Catholic Priest Facing Prosecution for Using 'Allah' to Refer to God in Malaysian Newspaper

A Roman Catholic priest and director of a diocesan newspaper in Malaysia is facing prosecution for using the word "Allah" to refer to God in his publication, something that is prohibited by law in the Muslim majority nation.

"The situation is quite serious. There is great concern in the Catholic Church because the story has taken a turn for the worse," Friar Augustine Julian, a missionary of the Brothers of Christian Schools in Kuala Lumpur and former secretary of the Catholic Bishops' Conference of Malaysia shared with Agenzia Fides, the news agency of the Vatican.

"The investigation of the judiciary in course is a subtle form of pressure towards all Christians. There is strong concern in the community and tension with radical Islamic groups"

Fr. Lawrence Andrew, the priest in question, has reportedly received over 109 complaints for arguing in an article for The Herald that Catholics should be allowed to use the word "Allah" to refer to God, which they have done so in the local Malay language for over a century.

In October 2013, a Malaysian court banned the newspaper from using "Allah" to refer to God, with Chief Judge Mohamed Apandi arguing that the word is "not an integral part of the faith in Christianity" and that using it in such a fashion would cause confusion.

"I am not discouraged, but dismayed and disappointed that a judgment [could] be made in a manner where the usage of 'Allah' is allowed in the Malay-language Bible but for the weekly [publication] it is prevented," Father Andrew said in response to the court's decision.

The decision overturned a lower court's ruling in 2009 which had allowed the Christian newspaper to use "Allah," after the Catholic Church claimed that prohibiting it from doing so would be a violation of its constitutional rights.

The country's minister of National Unity has clarified that the October decision refers specifically to The Herald, and that Christians would still be allowed to call God "Allah" during mass and church services.

"I am aware that the ruling is only applicable to the Herald case. It is specific to the Herald case. This means those who are in Sabah and Sarawak are still free to use that 'Allah' word," Tan Sri Joseph Kurup clarified.

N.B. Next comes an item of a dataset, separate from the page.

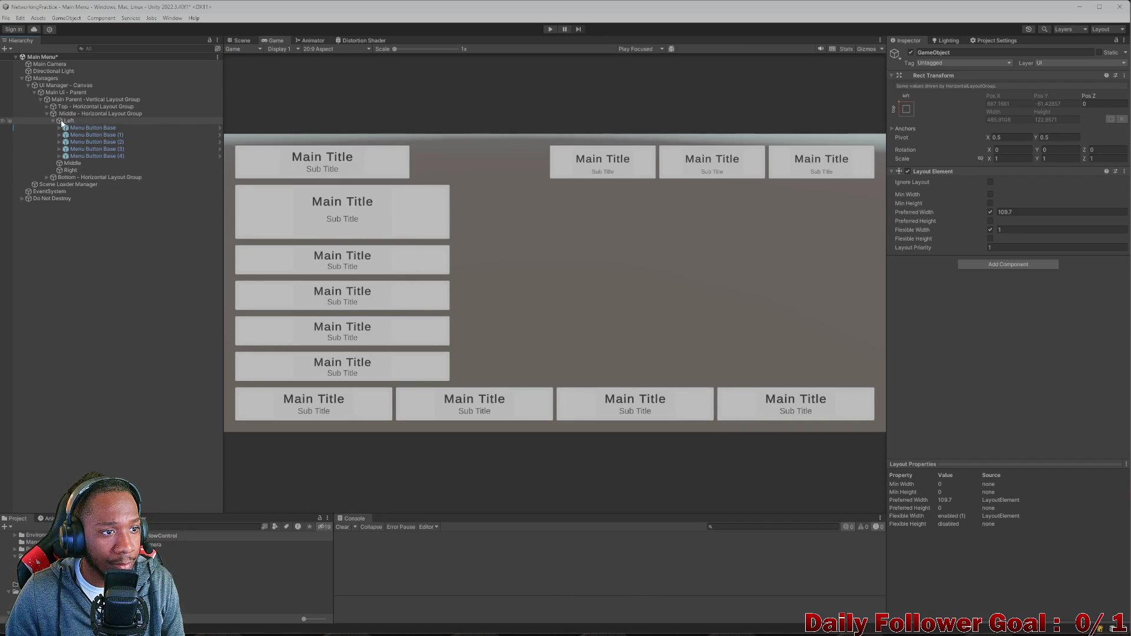
pyautogui.click(68, 128)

But just last week, Malaysian authorities seized 321 bibles from the Bible Society of Malaysia in Selangor precisely because they used "Allah" in the holy book.

Two Bible Society officers were also detained and questioned by police, who reminded them that state laws prohibit such usage of the word.

"The prime minister, Selangor Menteri Besar, and all Christian lawmakers should act immediately to stop such actions and further raids," the council's general secretary, the Rev. Dr. Hermen Shastri, said in a statement shortly after the raid.

"The CCM (Council of Churches of Malaysia) believes that Islamic authorities do not have the authority in law to enter the premises of non-Muslim religious establishments for inspection," Shastri added.

According to the CIA Factbook, 60 percent of Malaysia's 28 million people are Muslims, while 9 percent are Christians.